I sat down with my long-term care residents yesterday for our last spirituality group together. Oh they’ll still meet next week, and for many more many weeks thereafter, with another chaplain to dig into the important things in life; but I will have finished my First Basic Unit of Clinical Pastoral Education by then and will be preparing to pack up my belongings and move back home.
On one level I know we all give and receive with each other. While technically I’m the responsible adult when I look after my three small nephews, I am constantly amazed at how much love and light they fill me with. They are so oblivious and innocent to it, and because I’m their Auntie, I can legitimize soaking up all of the laughter, tears, whoops, yells, artwork, bugs, fart jokes, and hugs I can.
Yet in spiritual care, we are solemnly cautioned about power dynamics: about how our interactions are about the patients and residents, and not about us. It is so easy for us to slip into roles that will enact power over these people we come alongside thinking we’re helping them. With these warnings in my mind, I embraced the notion of being the best care-GIVER I could be, while pushing away being a care-TAKER.
Yet here I was, sitting in the middle of a scraggly circle of wheelchairs and walkers, the primary recipient of words of wisdom from dear, precious people. How could I receive this? Who was I to deserve such blessing? What about this power dynamic I was so cautioned about? Please don’t make me the care-TAKER!
“In many ways L’Arche is built on this recognition of the ability of individuals with develop- mental disabilities to welcome and accept others. This has an important transformative effect, freeing (even healing) so-called normal people to become more fully human and thus helping to humanize our entire society. At the same time, for people with developmental disabilities to welcome and to influence others confers on them the status of citizens who contribute to as well as receive from society. (L’Arche Canada, 2005).”
One resident laughed and told me that I was in a wonderfully dark tunnel with a bright light at the end of it, and she challenged me to walk towards that light with confidence! Now I can see the smirk on your face. She was so serious in her delight that I had to hide my laughter until afterwards (I mean, who really wants to walk TOWARDS the light at the end of the tunnel?).
One man reminded me to take life up on every adventure in brought to me, and savour every moment.
Another resident gave me a “Holy H” instead of an A+ for my performance during my time with their little community. It doesn’t get better than a Holy H in terms of stamp of approval, does it?
Others told me to get married (any advice on this front, Jean?).
Others told me that we need more women pastors, so I needed to “go get ’em!”.
One woman told me that I was on a right and good path, and to keep walking step by step, day by day knowing that their prayers and support went with me. How did I come to be the receiver of so many generations of blessing and prayer?
One woman, tearing up, simply said: “We love you. Go with God.” (this is the woman who told me I had earned a Holy H, so after the humour came her simple and quiet sending song).
For so many weeks I had been this cracked earthen vessel, holding story after story after story, moment after moment after moment. This vessel has a few cracks in it but, in true Leonard Cohen fashion, that’s how the light gets through. It seemed to me a gift enough to receive the stories I had, and to hold sacred space for them. Sometimes this holding was the only space these stories had to breathe.
I sat with people as they cried and wept; I helped usher people to chapel so they could worship together in community; I challenged people with feelings and thoughts, using reframing and narrative and reflection techniques; and I spent time with them. I GAVE care. I wasn’t present to TAKE care.
And yet, I took.
And it was okay to take.
One of the senior chaplains sat me down when I explained my sense of humbling and humiliation at receiving such grand gifts and said: “If you know that your role is to receive the gifts of people who are rarely seen by the rest of the world as being gifted, then you get it. You are where you are supposed to be.”
The elderly, differently abled people, people struggling with mental or physical illness often aren’t seen as being able to give back to the rest of us — the population society would call “normal”. You know that more than anyone.
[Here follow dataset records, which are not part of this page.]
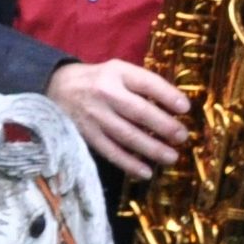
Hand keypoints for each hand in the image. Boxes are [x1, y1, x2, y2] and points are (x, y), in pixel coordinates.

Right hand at [46, 59, 189, 178]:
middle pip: (139, 111)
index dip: (167, 95)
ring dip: (151, 149)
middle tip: (182, 137)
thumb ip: (142, 84)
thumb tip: (175, 107)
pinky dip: (129, 164)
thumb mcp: (119, 71)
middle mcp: (106, 93)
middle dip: (164, 126)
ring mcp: (95, 116)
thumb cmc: (99, 80)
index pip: (146, 83)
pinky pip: (111, 152)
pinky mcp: (87, 135)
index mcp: (117, 73)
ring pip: (127, 135)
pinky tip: (146, 172)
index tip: (185, 108)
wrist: (57, 88)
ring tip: (171, 157)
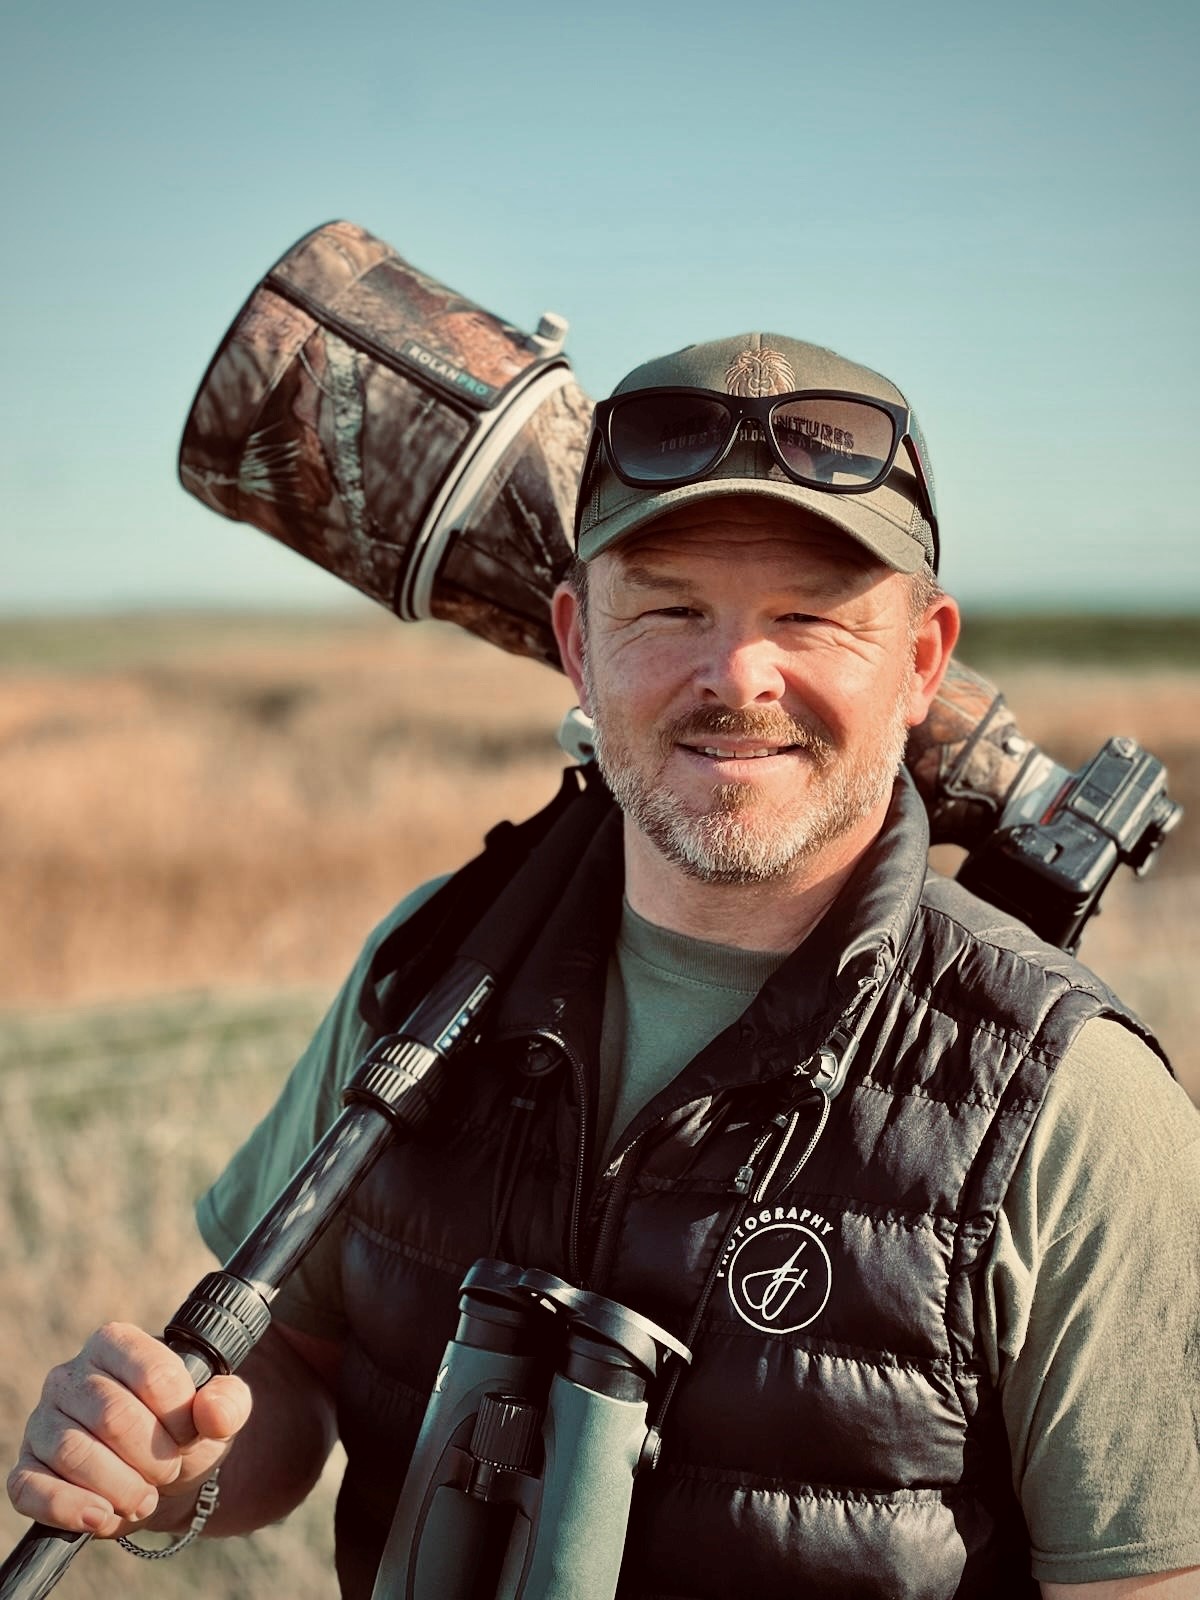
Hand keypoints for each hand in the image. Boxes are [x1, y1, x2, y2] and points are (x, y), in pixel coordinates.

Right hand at [6, 1323, 251, 1538]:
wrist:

And yet, when I help create space together with these people I have been in community with, I marvel at the gifts I am able to take freely and without shame. It is mutuality at its finest.
I wonder how I’ll look in five years after more dismantling of my saviour complex — the strict need to be a caregiver only — and let myself be shaped by words and deeds of those people I am caregiver to? It’s an illuminating thought for me. How will I look if I not only see and appreciate, but receive the gifts the marginalized give to me.
What a world this is becoming!
Holy H…ha! Now THAT’S a divine pass.